La roche tarpéienne est proche du Capitole

8 sept. 2016

Le concept de "cohérence" au sein de la pensée économique

Le concept de "cohérence" au sein de la pensée économique (op. 2)

L'histoire de la pensée économique a pratiquement disparue des programmes d'enseignement des Facultés et des Ecoles d'économie…

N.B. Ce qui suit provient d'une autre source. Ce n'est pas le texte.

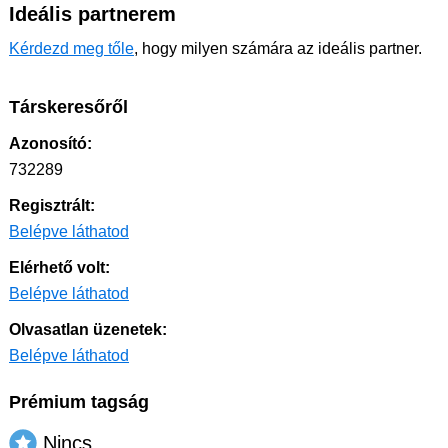
Ideális partnerem
Kérdezd meg tőle
, hogy milyen számára az ideális partner.
Társkeresőről
Azonosító:
732289
Regisztrált:
Belépve láthatod
Elérhető volt:
Belépve láthatod
Olvasatlan üzenetek:
Belépve láthatod
Prémium tagság
Nincs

Balayée par l'orthodoxie mathématico-libérale, cette histoire à été réduite en une sorte d'introduction rapide et vite oubliée au sein des programmes de certains Masters un tant soit peu ouverts sur le passé de la discipline… Au pire, elle est devenue une annexe minuscule histoire de montrer que l'économie a connu son véritable développement à partir le la révolution marginaliste…

Et pourtant, la lecture du passé et les débats et évolutions de la pensée est fondamentale pour en déduire les analyses futures…

Deux exemples "vécus"

Exemple 1 : la pensée orthodoxe précédant tous les textes sacrés !

Nous sommes dans un séminaire portant sur l'économie de l'éducation permettant à de jeunes doctorants de présenter les objectifs de leur future thèse.
L'un d'entre eux nous annonce tranquillement qu'il voudrait évaluer le stock de capital humain mondial à partir des approches canoniques de Schultz (1961) et Becker (1964)
et des réflexions de l'OCDE (1996) et, ce, (mouvements de surprise dans la salle) depuis la révolution du néolithique !
Comment lui expliquer que le néolithique était bien une révolution du commerce mais qu'elle avait pris place bien avant l'existence de données économiques et, a fortiori, avant la révolution marginaliste !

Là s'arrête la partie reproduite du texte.